Jan. 27--Despite the collapse of President Barack Obama's ambitious national high-speed rail proposal, transportation planners in four states and the province of Quebec are busily promoting something similar -- though probably more modest -- to link Boston, New York and Montreal.
The project will take the cooperation of Massachusetts and five railroads that own tracks along three corridors that need extensive construction or upgrades: New Haven to Springfield, Springfield to Boston, and Springfield to Montreal.
Massachusetts and CSX, Amtrak, PanAm Southern, Canadian National and the New England Central Railroad each own sections of the roughly 470 miles of rail line. Some of it is in relatively good shape but needs a second track to accommodate high-frequency schedules; other stretches are deteriorated freight lines with severe restrictions on train speeds.
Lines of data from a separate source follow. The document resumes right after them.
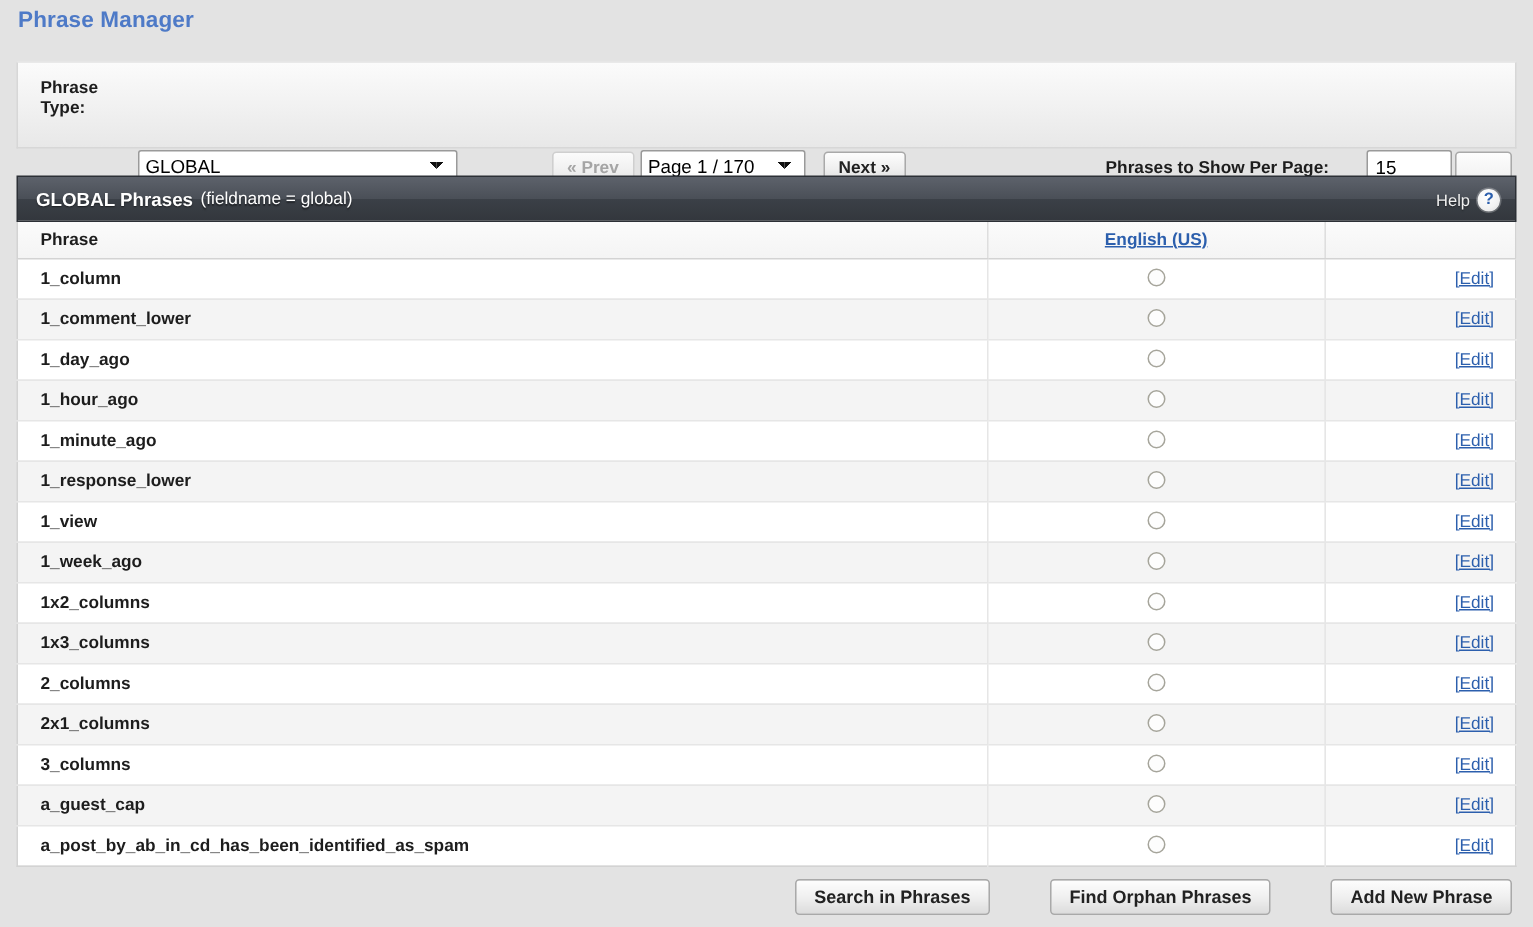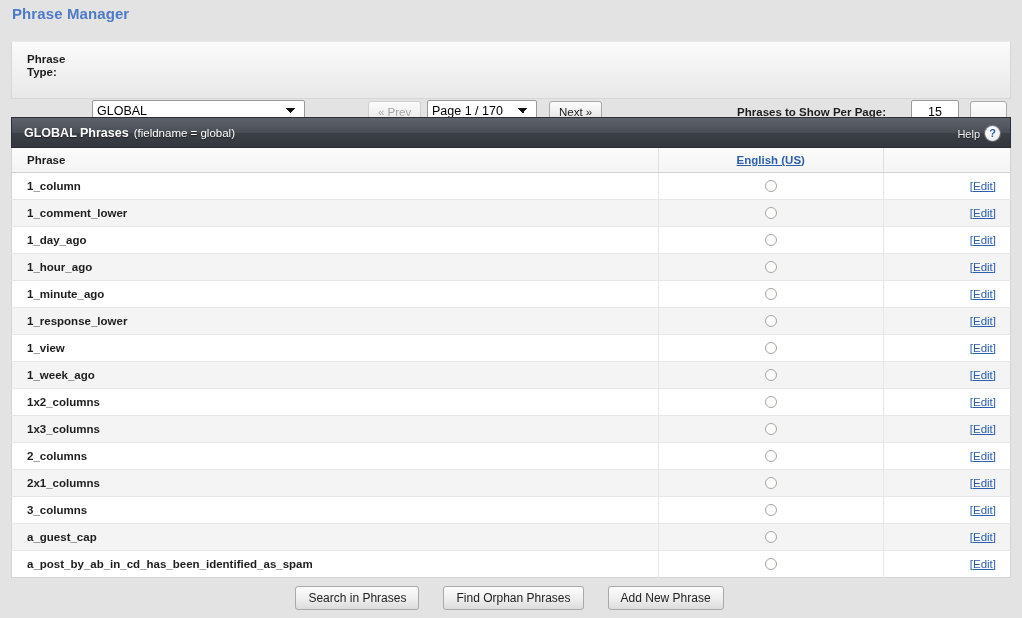--- a/index.html
+++ b/index.html
@@ -75,21 +75,21 @@
     width: 213px;
   }
   #page-select {
     position: absolute;
     left: 415px; top: 58px;
     width: 110px;
   }
   .btn {
     font-family: "Liberation Sans", sans-serif;
     font-size: 11.5px;
-    font-weight: normal;
+    font-weight: bold;
     color: #222;
     background: linear-gradient(to bottom, #fdfdfd 0%, #efefef 52%, #dcdcdc 100%);
     border: 1px solid #a9a9a9;
     border-radius: 3px;
     padding: 3px 9px;
     cursor: pointer;
     line-height: 14px;
   }
   .btn.disabled {
     color: #a5a5a5;
@@ -104,28 +104,28 @@
     position: absolute;
     right: 124px; top: 64px;
     font-weight: bold;
     font-size: 11.5px;
     color: #1d1d1d;
     white-space: nowrap;
   }
   #per-page-input {
     position: absolute;
     left: 899px; top: 58px;
-    width: 48px; height: 23px;
+    width: 57px; height: 23px;
     font-family: "Liberation Sans", sans-serif;
     font-size: 12.5px;
     color: #000;
     background: #fff;
     border: 1px solid #9a9a9a;
     border-radius: 2px;
-    padding: 2px 16px;
+    padding: 2px 5px;
   }
 
   
   .block {
     position: absolute;
     left: 11px; top: 117px;
     width: 1000px;
   }
   .block-header {
     position: relative;
@@ -236,22 +236,22 @@
     font-size: 11.5px;
     cursor: pointer;
   }
 
   
   .footer {
     position: absolute;
     left: 11px; top: 586px;
     width: 1000px;
     display: flex;
-    justify-content: center;
-    gap: 24px;
+    justify-content: flex-end;
+    gap: 40px;
     padding-right: 3px;
   }
   .footer .btn { padding: 4px 12px; font-size: 12px; }
 </style>
 </head>
 <body>
 
 <div class="page">
 
   <div class="page-title">Phrase Manager</div>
Massachusetts has begun heavily investing in rail improvements, with construction underway to let Amtrak run a more efficient route for its Vermonter service.
In a report issued last week, transportation planners from the region said they anticipate that relatively fast, commuter-style rail service could begin on the stretch between New Haven and Springfield by late 2016.
That timetable has been pushed back repeatedly in the past four years, though, and the project is still several hundred million dollars short of full funding. Workers have been installing cables and utility lines for the past year and a half, and have completed only about half of the mileage. Double-tracking, replacement or repair of old brides, new grade crossings and other heavy construction jobs still await.
Connecticut's transportation department is using federal and state funding, but there's only enough money to add two tracks between Hartford and New Haven. Some costly components of the complete plan -- such as new stations for Enfield and other communities, and reconstruction or replacement of the Hartford rail viaduct and the Connecticut River bridge -- would cost about $384 million more than is available. The state plans to seek additional federal funding; some grant sources remain available, but Congress has done away with the high-speed train funding that provided much of the current budget.
The New Haven to Springfield corridor is only a component of the bigger regional network, though. Connecticut could run frequent commuter service on the line, but planners also envision more frequent and faster Amtrak trains eventually using the same rails to link New Haven to Montreal and to provide an inland route -- via Springfield -- between Boston and New York.
Legislators from the Enfield region plan to push during the General Assembly's session for a detailed plan on how Connecticut can secure the remaining money for its share of the work.